21 January 2024

Nonconsensus Link Sausage Platter

This platter of link sausages has been thoroughly p-hacked because I'm making an ideological point.

  • We just can't seem to get away from the malign influence of eighteenth-century English privilege as expressed in not just the common law, but in particular aspects of it. Despite the US having the First Amendment — which, for all of its problems, seems superior to the conceivable alternatives, and certainly to those actually implemented anywhere — the English system still acts to suppress speech… even from Americans that would be allowable, and even encouraged, Over Here (notwithstanding ex post amelioration of adverse foreign judgments concerning that very type of speech).

    Even former colonies overtly hostile to England are in on it. The upper classes and ultra-nouveau-rich are being quite effective at maintaining parts of the colonial systems that benefit them. What that implies about how much they really have separated themselves from the colonial system is rather disturbing.

  • Then there's the eternal question faced by dissenters within a government: How many wrongs make it right? More to the point, how many of those convinced that the wrongs they are engaging in create an on-balance right are prepared to pay the price… especially when that price rises to the level of lives, fortunes, and sacred honor? (Consideration of the current unpleasantness in Gaza in this context is for another time and forum.)
  • Not this (dysfunctional) forum, however. With all due respect to Mr Wolfe, he has missed the forest of "who has a credible professional platform concerning interpreting not just the Constitution, but all law?" for the trees of "who should sit on this particular court?" This dataset bias problem is restriction of the pool of future Supreme Court justices, and most other judges, by not later than the third undergraduate year… when, prior to the 26th Amendment, they weren't even eligible to vote. This is a restriction in practice and effect through the law-school admission process: The vast majority of judges (and all potential Supreme Court justices nominated since the Depression-era "switch in time that by effect, if not necessarily by intent, changed a fundamental assumption in Supreme Court litigation) went straight from their undergraduate educations to law school — and law-school admission decisions (and financial-aid decisions), especially since draft deferment to keep away from Vietnam became a "thing," very mechanically sort opportunities on undergraduate GPA as of the fall-of-the-senior-year application period.
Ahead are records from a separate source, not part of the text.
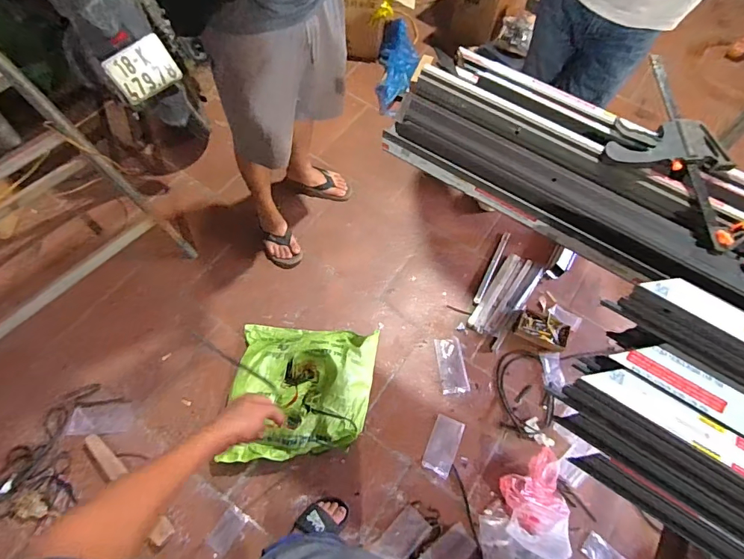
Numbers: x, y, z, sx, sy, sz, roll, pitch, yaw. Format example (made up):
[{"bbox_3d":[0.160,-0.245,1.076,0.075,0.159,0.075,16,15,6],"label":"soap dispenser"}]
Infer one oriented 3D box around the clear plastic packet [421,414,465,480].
[{"bbox_3d":[0.235,0.539,1.429,0.098,0.024,0.179,23,64,9],"label":"clear plastic packet"}]

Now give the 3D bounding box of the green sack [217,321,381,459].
[{"bbox_3d":[-0.227,0.358,1.411,0.455,0.145,0.441,5,63,0],"label":"green sack"}]

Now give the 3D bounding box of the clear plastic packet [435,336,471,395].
[{"bbox_3d":[0.281,0.300,1.543,0.090,0.016,0.194,-4,63,-5],"label":"clear plastic packet"}]

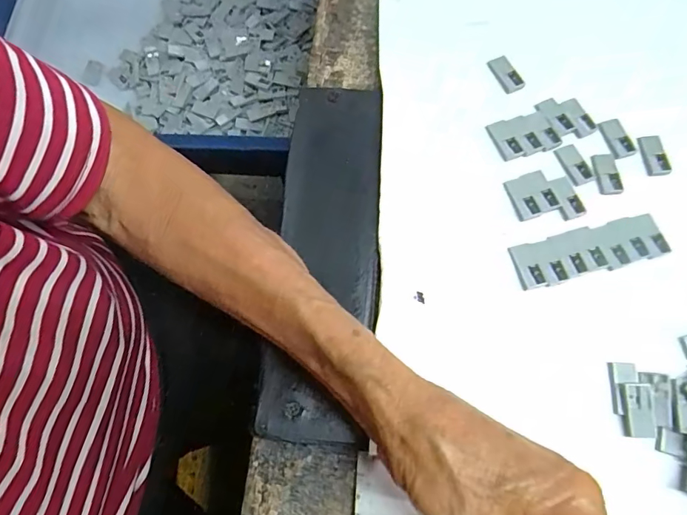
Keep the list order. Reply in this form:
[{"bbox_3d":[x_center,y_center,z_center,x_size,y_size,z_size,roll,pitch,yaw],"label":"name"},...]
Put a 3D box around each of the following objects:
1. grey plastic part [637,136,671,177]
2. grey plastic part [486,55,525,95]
[{"bbox_3d":[0.200,-0.066,0.292,0.016,0.004,0.027,-10,74,-5],"label":"grey plastic part"},{"bbox_3d":[0.110,-0.125,0.312,0.014,0.008,0.028,-31,77,-10],"label":"grey plastic part"}]

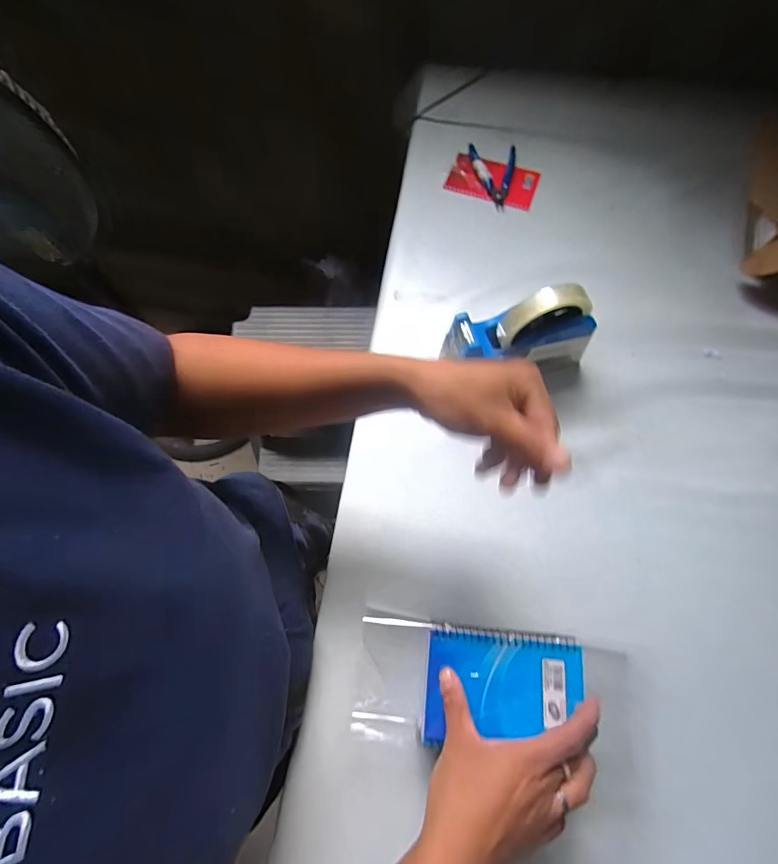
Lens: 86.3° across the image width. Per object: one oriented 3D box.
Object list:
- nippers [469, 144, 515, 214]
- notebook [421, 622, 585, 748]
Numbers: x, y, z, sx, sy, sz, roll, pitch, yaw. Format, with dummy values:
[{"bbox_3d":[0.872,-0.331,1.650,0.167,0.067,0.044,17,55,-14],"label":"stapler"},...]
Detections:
[{"bbox_3d":[0.148,-0.378,0.613,0.069,0.016,0.109,10,70,5],"label":"nippers"},{"bbox_3d":[0.097,0.212,0.347,0.131,0.016,0.083,5,70,3],"label":"notebook"}]

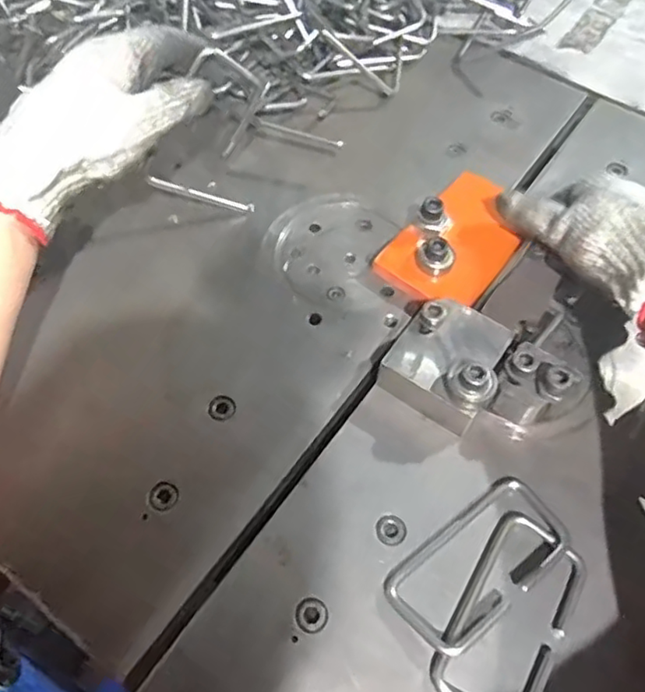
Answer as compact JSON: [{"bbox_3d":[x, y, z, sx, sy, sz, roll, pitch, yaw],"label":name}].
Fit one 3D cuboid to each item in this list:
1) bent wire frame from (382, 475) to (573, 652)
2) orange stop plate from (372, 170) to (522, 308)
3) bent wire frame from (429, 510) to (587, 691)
[{"bbox_3d":[0.087,0.118,0.335,0.103,0.010,0.052,-34,65,-20],"label":"bent wire frame"},{"bbox_3d":[0.103,-0.080,0.454,0.076,0.012,0.120,33,64,17],"label":"orange stop plate"},{"bbox_3d":[0.101,0.143,0.321,0.054,0.006,0.105,29,62,15],"label":"bent wire frame"}]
Even the NFL does a better job of not relying solely upon seventeen-year-old five-star recruits to college teams for its future on-field leaders than does the law.
  • All of the above feed into the impulse to make all decisions seem "objective," often through reasoning based on purported algorithms. There's a fundamental problem with doing so: Distorted datasets. Consider the coffee-shop design example in that article in the context of who is being excluded — by design — from the dataset upon which the algoritm operates. Obviously, non-coffee-drinkers (or, at least, those who don't drink tea either), and specifically non-Western-context coffee drinkers. There are also economic, health, and temporal biases in play — not just the excrutiatingly obvious "poverty line," but "wheelchair and other limited-mobility access" and "productive remote worker in another time zone" subpopulations that don't get into the dataset even as outliers.
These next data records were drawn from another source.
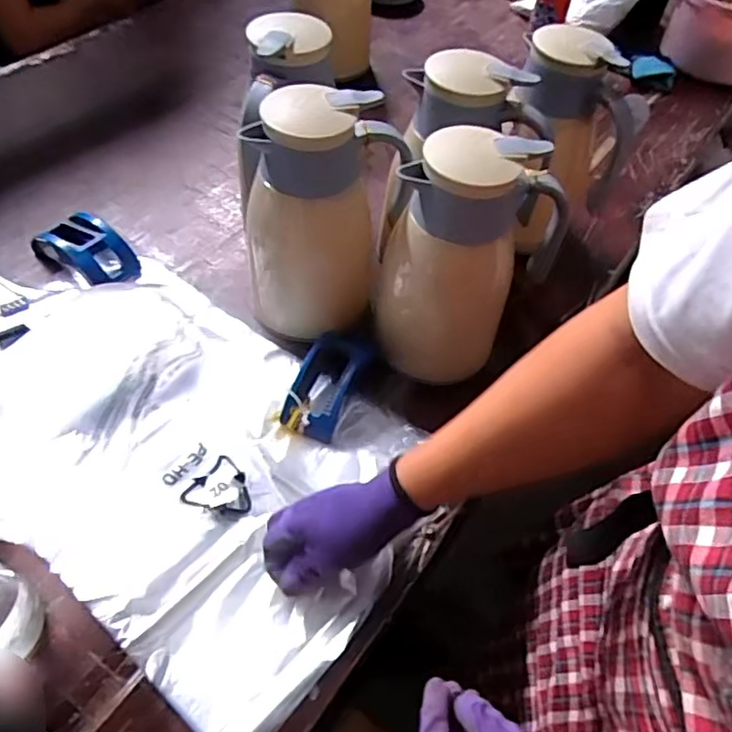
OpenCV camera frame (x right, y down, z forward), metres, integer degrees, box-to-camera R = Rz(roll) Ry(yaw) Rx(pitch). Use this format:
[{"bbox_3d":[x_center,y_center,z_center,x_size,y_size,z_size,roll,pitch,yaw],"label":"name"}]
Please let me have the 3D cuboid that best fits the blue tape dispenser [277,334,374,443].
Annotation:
[{"bbox_3d":[-0.040,0.017,0.658,0.062,0.040,0.125,19,53,12],"label":"blue tape dispenser"}]

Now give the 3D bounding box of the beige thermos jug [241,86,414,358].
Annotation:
[{"bbox_3d":[-0.051,-0.147,0.644,0.154,0.251,0.115,-5,52,-7],"label":"beige thermos jug"}]

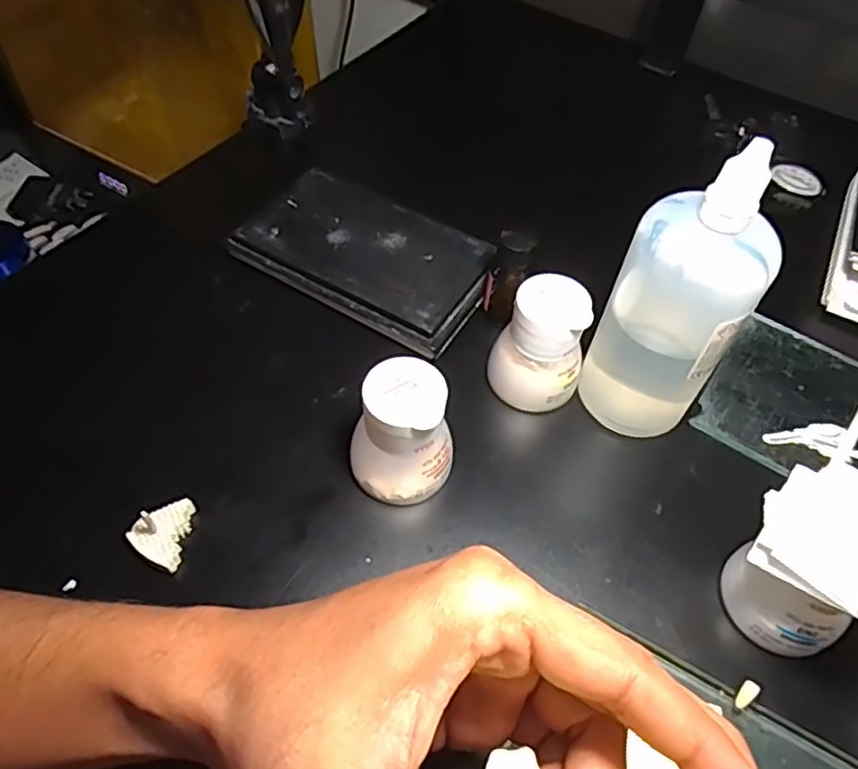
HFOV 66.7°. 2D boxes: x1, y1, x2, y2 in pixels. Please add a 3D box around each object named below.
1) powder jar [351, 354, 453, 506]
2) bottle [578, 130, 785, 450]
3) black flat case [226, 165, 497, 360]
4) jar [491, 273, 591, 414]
[{"bbox_3d":[-0.013,0.024,0.307,0.046,0.063,0.042,1,54,-2],"label":"powder jar"},{"bbox_3d":[0.116,-0.036,0.305,0.058,0.144,0.047,31,59,19],"label":"bottle"},{"bbox_3d":[-0.038,-0.079,0.401,0.147,0.024,0.086,28,58,16],"label":"black flat case"},{"bbox_3d":[0.058,-0.020,0.339,0.043,0.057,0.041,1,54,-2],"label":"jar"}]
    Why does this matter right now? Dewey Defeats Truman points the way — and so does my mail. Prerestriction of membership in datasets on the basis of presumed correlations, epitomized by my inability for four decades to get the various Heffalump fundraisers to remove me from their mailing lists as a "probable donor" because I was a commissioned officer, results in gathering data that will reinforce those very presumed correlations. (They obviously don't read this blawg, which is rather the point.) That's especially so when there's an unconsidered and intentional barrier to the data: I refuse to participate in "polling" because I not only value the secret ballot, but despise any candidate who will change his/her/their (fundamentally unreliable) campaign rhetoric to appeal to me Because Numbers and not Because Persuasion.
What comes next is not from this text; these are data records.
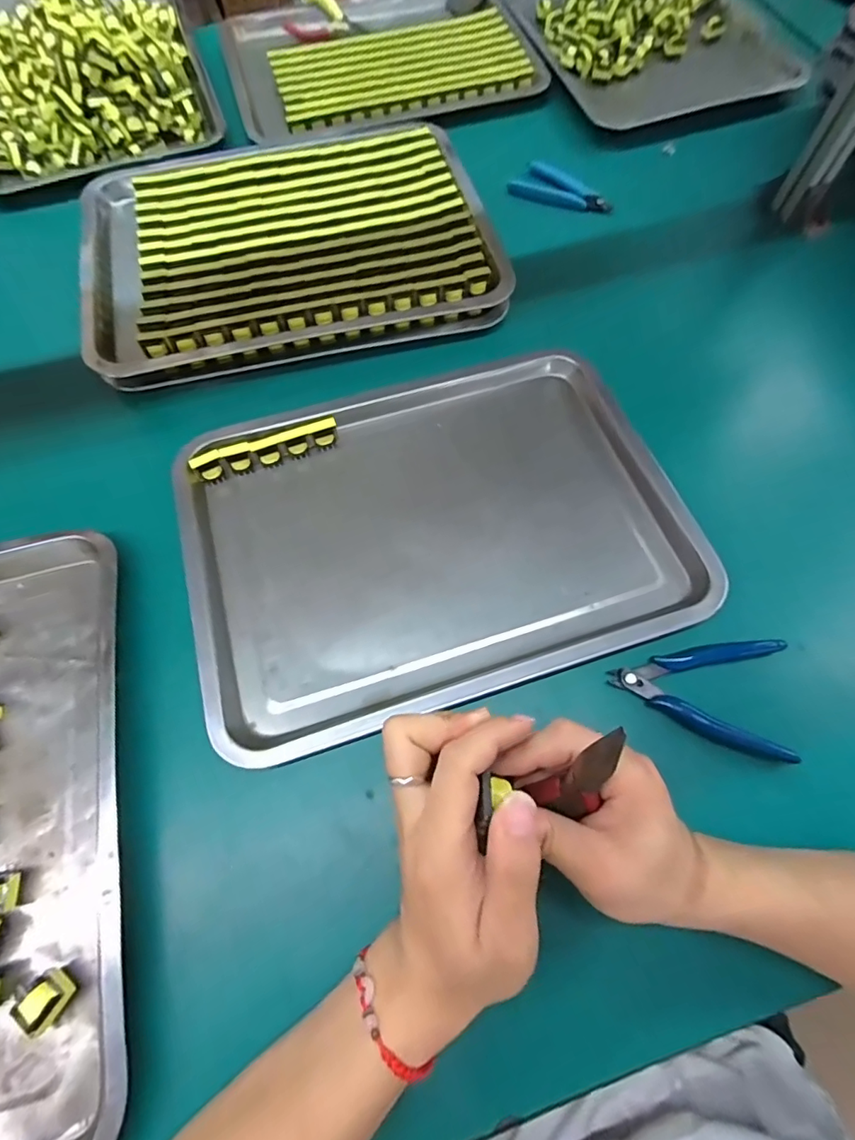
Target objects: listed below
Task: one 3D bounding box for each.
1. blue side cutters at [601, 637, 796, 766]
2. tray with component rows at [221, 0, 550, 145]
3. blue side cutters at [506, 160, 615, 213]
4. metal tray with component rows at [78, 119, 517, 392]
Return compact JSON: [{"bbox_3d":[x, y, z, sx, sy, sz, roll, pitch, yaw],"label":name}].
[{"bbox_3d":[0.190,0.090,0.337,0.117,0.012,0.078,-3,67,-1],"label":"blue side cutters"},{"bbox_3d":[-0.066,-0.695,0.657,0.383,0.019,0.280,-15,68,-5],"label":"tray with component rows"},{"bbox_3d":[0.155,-0.435,0.573,0.115,0.017,0.049,34,72,14],"label":"blue side cutters"},{"bbox_3d":[-0.134,-0.331,0.499,0.389,0.030,0.285,-8,67,-3],"label":"metal tray with component rows"}]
    It's not just for politics, either. Misuse of probabilistic analysis of flawed datasets influences what music reaches me without significant, well-above-"budget" effort, what art I might purchase (or even see, since museums follow a similar path), and — returning to the other end of this sausage — espresso versus other means of brewing coffee. Intentionally, and even accidentally, excluding outliers from the dataset means not just that the outliers won't be served, but that the "analysts" will not consider them. (Go ahead: Find a romantic ballad or personal-relationship revenge song fitting any "data-driven" hit-making model on one of the top few albums of all time.)